RabbitmqTooManyReadyMessages #
RabbitMQ too many ready messages on {{ $labels.instace }}
Alert Rule
alert: RabbitmqTooManyReadyMessages
annotations:
description: |-
RabbitMQ too many ready messages on {{ $labels.instace }}
VALUE = {{ $value }}
LABELS = {{ $labels }}
runbook: https://srerun.github.io/prometheus-alerts/runbooks/rabbitmq-exporter/rabbitmqtoomanyreadymessages/
summary: RabbitMQ too many ready messages (instance {{ $labels.instance }})
expr: sum(rabbitmq_queue_messages_ready) BY (queue) > 1000
for: 1m
labels:
severity: warning
Here is a sample runbook for the Prometheus alert rule RabbitmqTooManyReadyMessages
:
Meaning #
The RabbitmqTooManyReadyMessages
alert is triggered when the number of ready messages in a RabbitMQ queue exceeds 1000. This indicates that the queue is experiencing a high volume of messages that are ready to be consumed, but have not been processed yet.
Impact #
A high number of ready messages in a RabbitMQ queue can have significant impacts on the performance and reliability of the system.

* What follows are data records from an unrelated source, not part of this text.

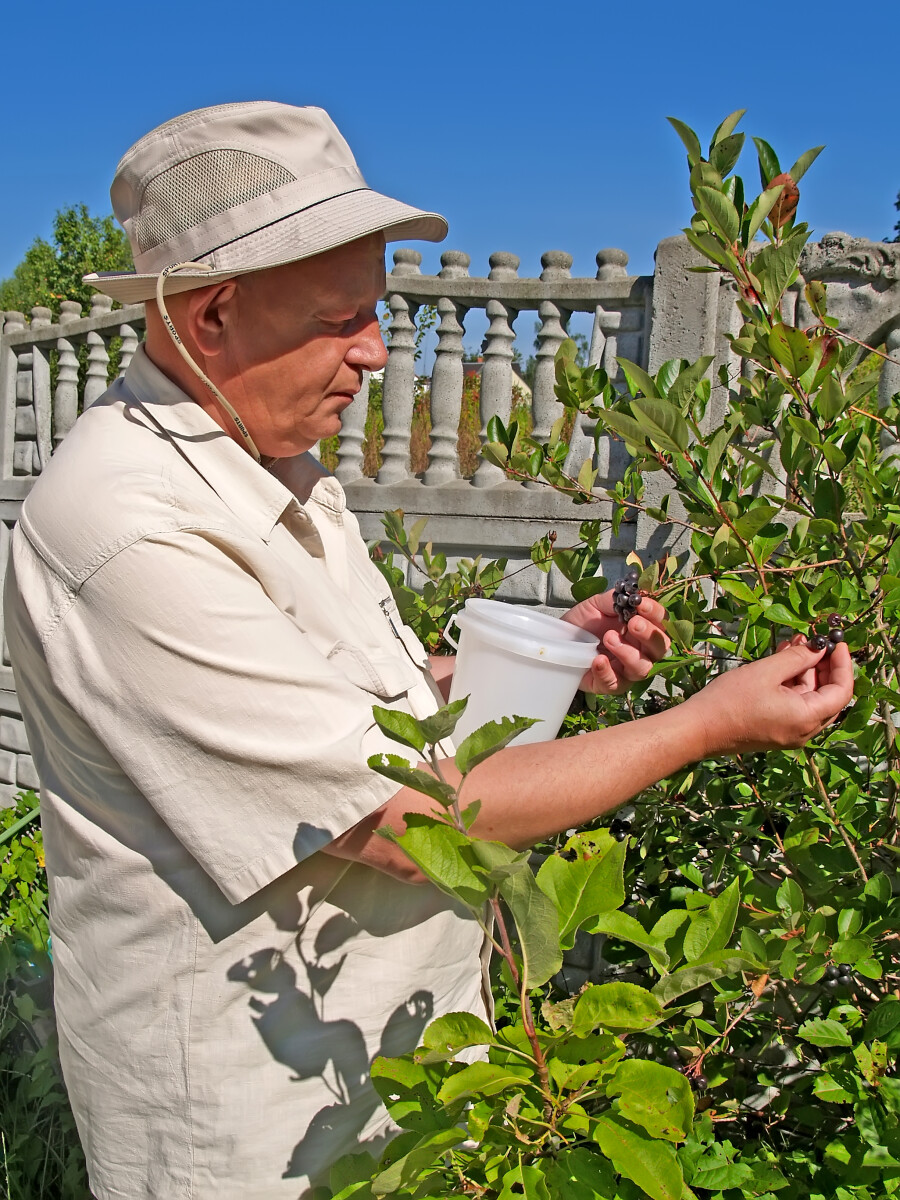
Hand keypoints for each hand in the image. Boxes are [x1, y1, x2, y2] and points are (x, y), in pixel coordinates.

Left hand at [562, 589, 670, 694]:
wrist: (560, 639)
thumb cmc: (584, 623)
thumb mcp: (597, 605)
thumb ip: (615, 599)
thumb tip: (631, 593)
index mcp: (642, 629)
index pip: (661, 623)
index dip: (655, 613)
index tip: (641, 604)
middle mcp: (640, 651)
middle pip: (660, 648)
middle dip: (649, 635)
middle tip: (633, 623)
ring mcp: (626, 670)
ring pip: (642, 668)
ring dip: (628, 653)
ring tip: (609, 638)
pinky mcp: (609, 684)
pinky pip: (615, 683)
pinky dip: (607, 671)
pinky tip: (598, 659)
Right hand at [685, 638, 853, 755]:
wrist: (698, 729)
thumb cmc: (730, 700)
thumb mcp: (766, 672)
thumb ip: (797, 658)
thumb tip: (820, 647)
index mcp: (807, 718)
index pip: (842, 691)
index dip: (843, 664)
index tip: (836, 641)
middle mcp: (804, 730)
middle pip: (828, 696)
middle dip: (823, 666)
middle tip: (814, 639)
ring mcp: (790, 732)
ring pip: (809, 698)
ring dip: (805, 671)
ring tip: (793, 643)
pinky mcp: (777, 730)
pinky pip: (794, 705)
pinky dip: (792, 683)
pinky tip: (781, 661)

Some potential consequences include:
- Increased memory usage on the RabbitMQ node, leading to potential crashes or slow performance
- Delays in message processing, causing latency and affecting the overall throughput of the system
- Increased risk of message loss or corruption, leading to data integrity issues
Diagnosis #
To diagnose the root cause of the RabbitmqTooManyReadyMessages
alert, follow these steps:
- Check the RabbitMQ queue metrics to identify the specific queue experiencing the high volume of ready messages.

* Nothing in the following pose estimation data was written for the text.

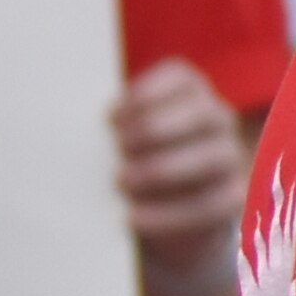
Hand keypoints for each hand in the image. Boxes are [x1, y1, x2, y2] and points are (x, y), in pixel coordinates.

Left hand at [113, 58, 247, 285]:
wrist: (159, 213)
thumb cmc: (127, 158)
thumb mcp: (117, 137)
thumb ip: (108, 126)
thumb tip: (63, 123)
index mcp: (188, 91)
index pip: (181, 78)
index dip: (148, 93)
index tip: (111, 116)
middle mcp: (216, 117)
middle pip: (201, 114)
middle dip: (156, 130)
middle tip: (118, 148)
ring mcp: (229, 157)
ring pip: (210, 158)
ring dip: (163, 169)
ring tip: (120, 182)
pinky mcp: (232, 197)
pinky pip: (210, 206)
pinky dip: (169, 214)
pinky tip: (132, 218)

- Investigate the message production rate and consumption rate to determine if there is an imbalance.
- Review the application logs to identify any errors or issues that may be contributing to the buildup of ready messages.

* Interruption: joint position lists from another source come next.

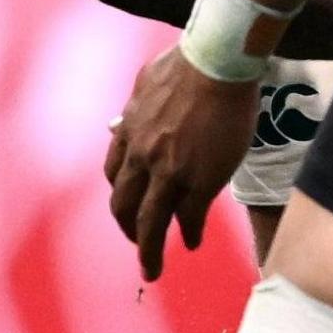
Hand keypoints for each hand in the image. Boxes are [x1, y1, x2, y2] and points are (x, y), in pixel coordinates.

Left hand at [106, 47, 258, 281]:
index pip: (115, 173)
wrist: (216, 63)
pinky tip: (193, 242)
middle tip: (137, 245)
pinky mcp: (199, 181)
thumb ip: (136, 107)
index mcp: (129, 131)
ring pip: (151, 223)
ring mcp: (169, 171)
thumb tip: (124, 120)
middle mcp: (142, 155)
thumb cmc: (188, 63)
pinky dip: (189, 233)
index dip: (122, 194)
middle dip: (128, 230)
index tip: (130, 205)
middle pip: (124, 205)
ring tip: (152, 269)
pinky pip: (189, 218)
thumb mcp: (147, 83)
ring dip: (149, 251)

- Check the RabbitMQ node resource utilization (e.g., CPU, memory, disk) to ensure it is not experiencing any resource constraints.
Mitigation #
To mitigate the RabbitmqTooManyReadyMessages
alert, take the following steps:
- Investigate and resolve any underlying application errors or issues that may be causing the buildup of ready messages.
- Adjust the message production rate or add additional consumer nodes to balance the message consumption rate.
- Implement message routing or filtering to reduce the volume of messages in the affected queue.
- Consider increasing the RabbitMQ node resources (e.g., adding more nodes, increasing memory) to handle the increased message volume.
- Monitor the queue metrics closely to ensure the issue is resolved and the queue is returning to a normal state.